Exercise requirements -
What is the number of lines in the data that contain "CROSS"? Respond with nothing else.

*-*-*

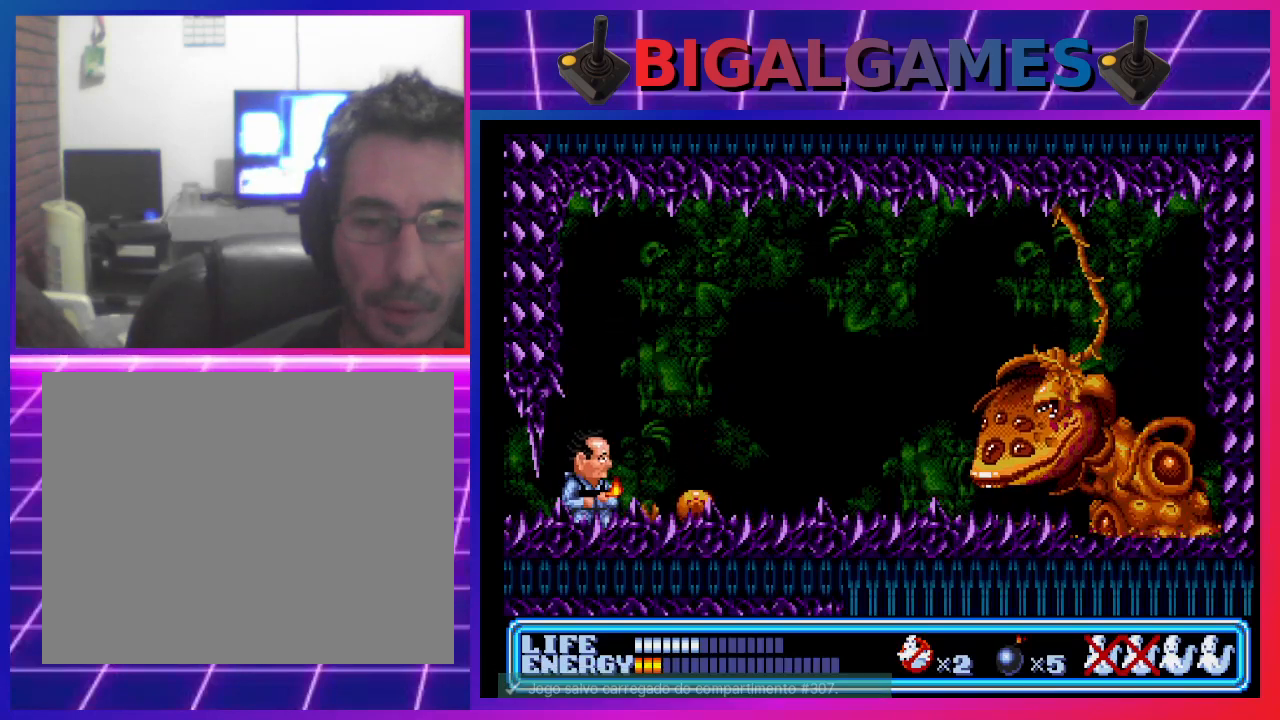
{"buttons": [], "left_stick": "center", "events": [[100, "CROSS", "up"], [133, "DPAD_RIGHT", "down"], [233, "DPAD_RIGHT", "up"]]}
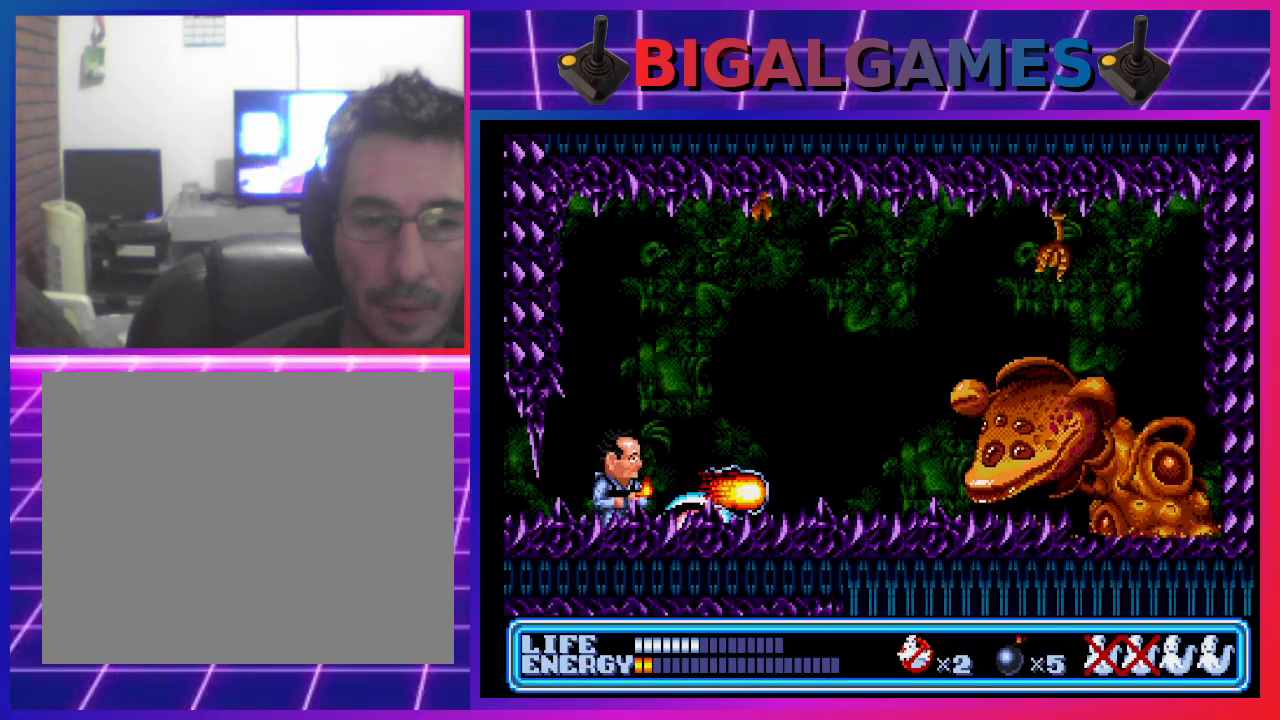
{"buttons": [], "left_stick": "center", "events": [[33, "DPAD_RIGHT", "down"], [167, "DPAD_DOWN", "down"], [267, "DPAD_DOWN", "up"], [300, "DPAD_RIGHT", "up"]]}
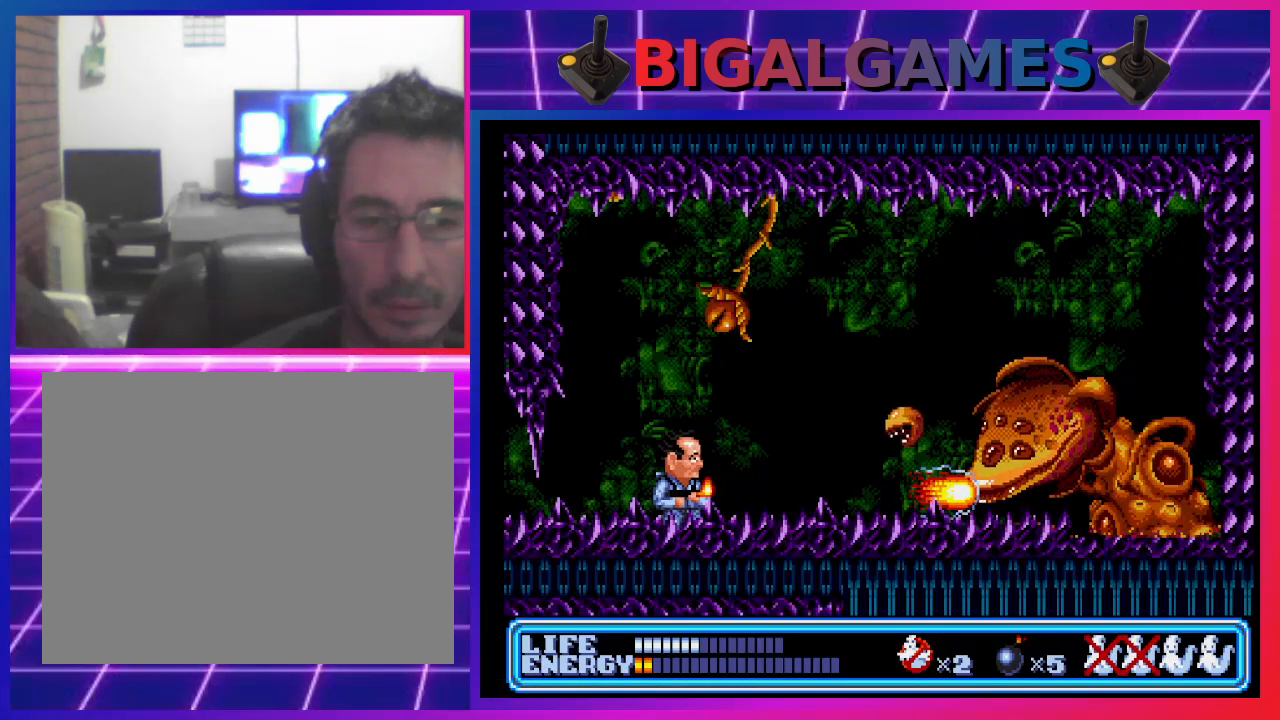
{"buttons": [], "left_stick": "center", "events": [[167, "CROSS", "down"], [267, "CROSS", "up"]]}
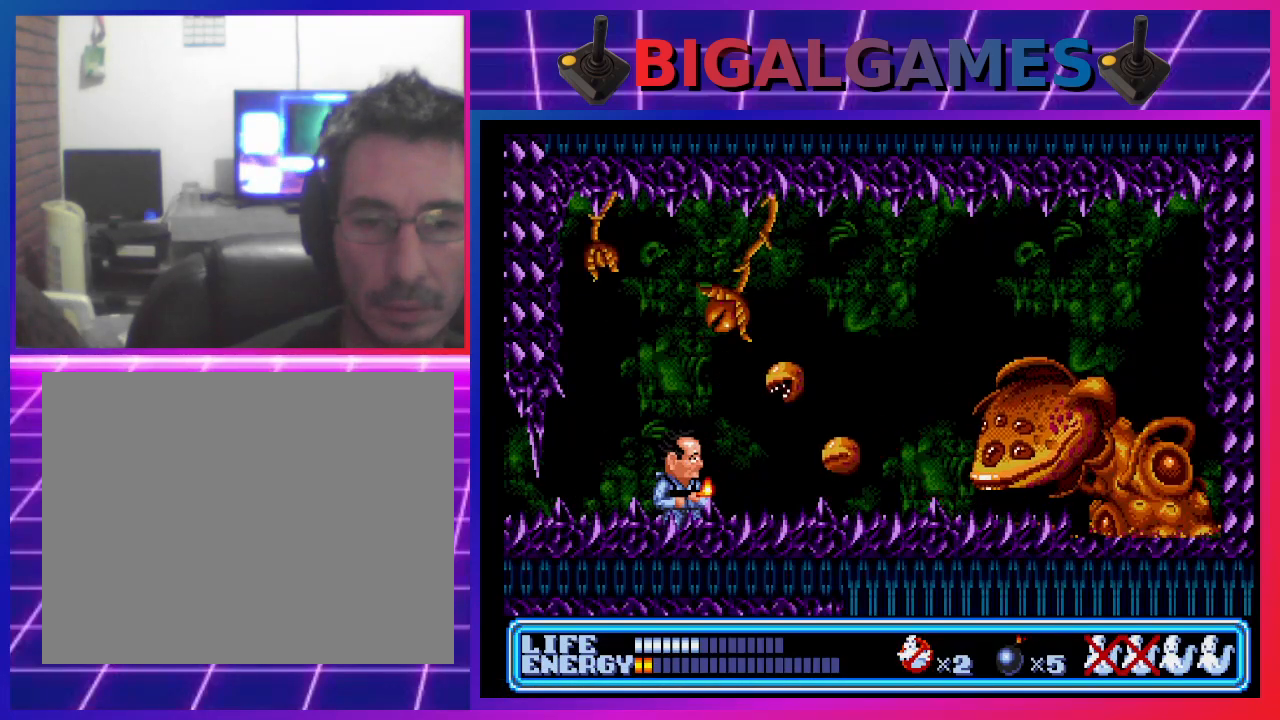
{"buttons": ["DPAD_DOWN"], "left_stick": "center", "events": [[100, "DPAD_DOWN", "down"]]}
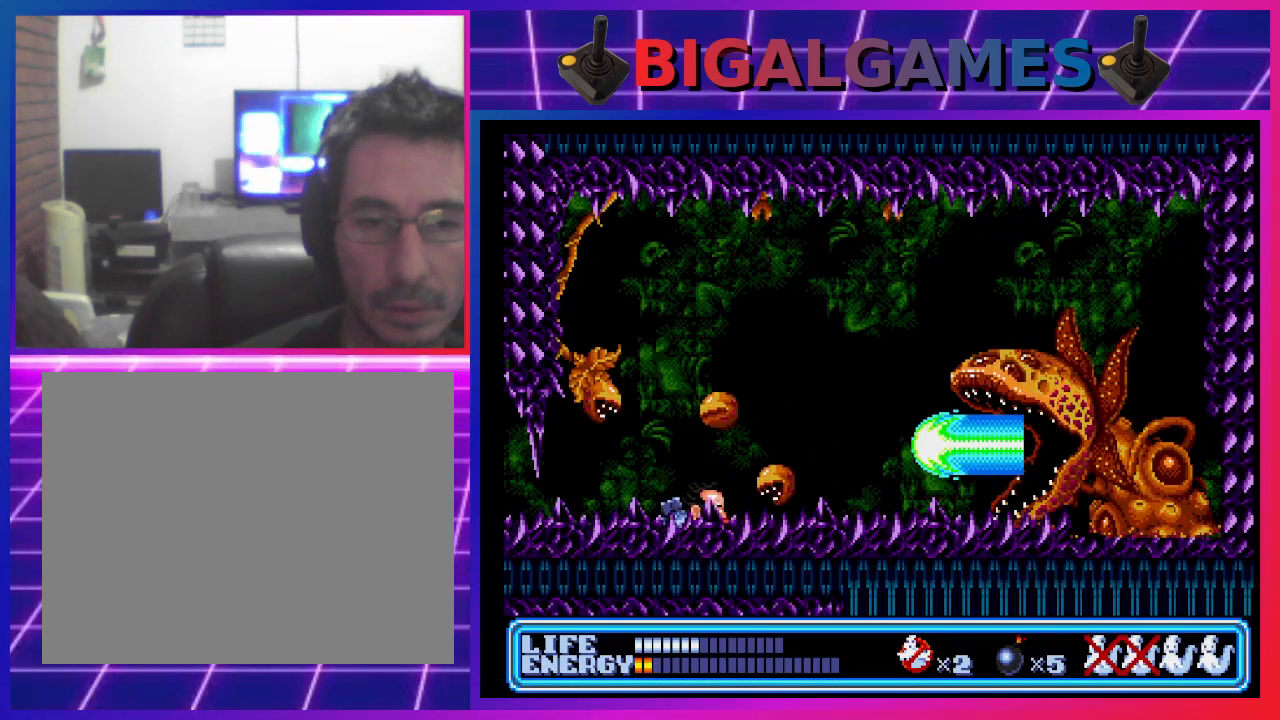
{"buttons": ["DPAD_DOWN"], "left_stick": "center", "events": [[200, "CROSS", "down"], [300, "CROSS", "up"]]}
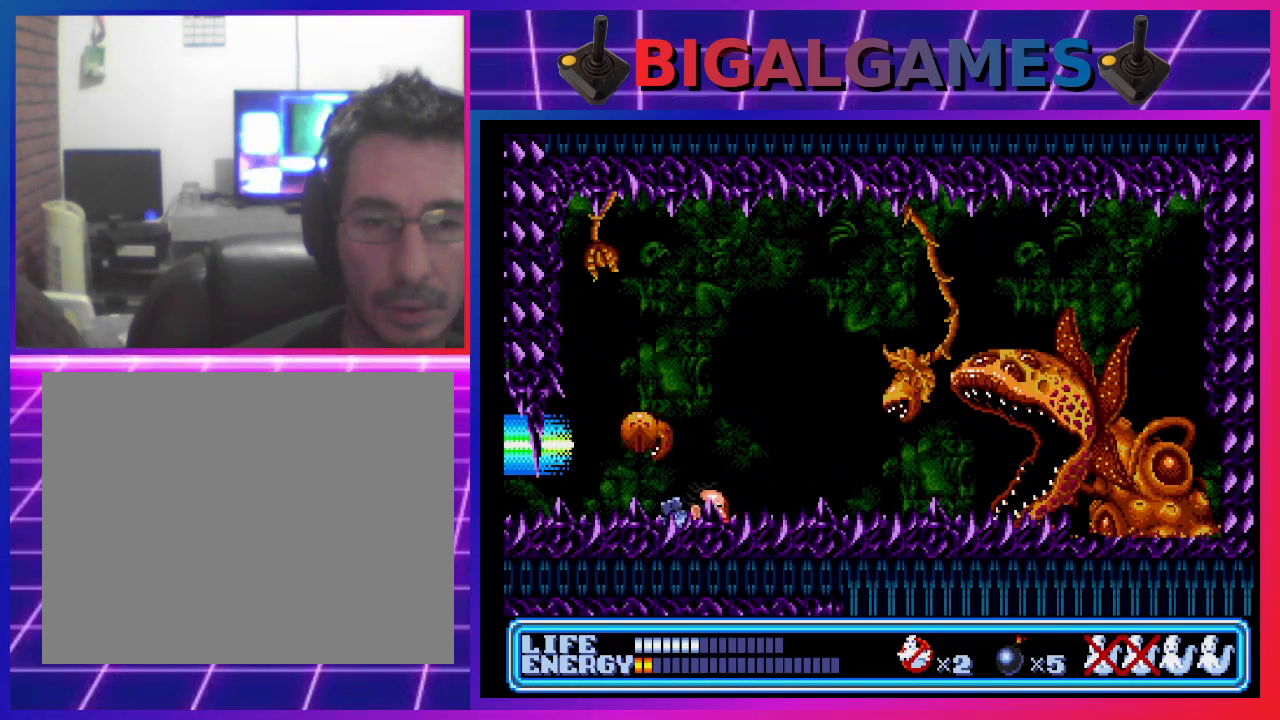
{"buttons": ["DPAD_DOWN", "DPAD_RIGHT"], "left_stick": "center", "events": [[433, "DPAD_RIGHT", "down"]]}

*-*-*

Exercise response -
3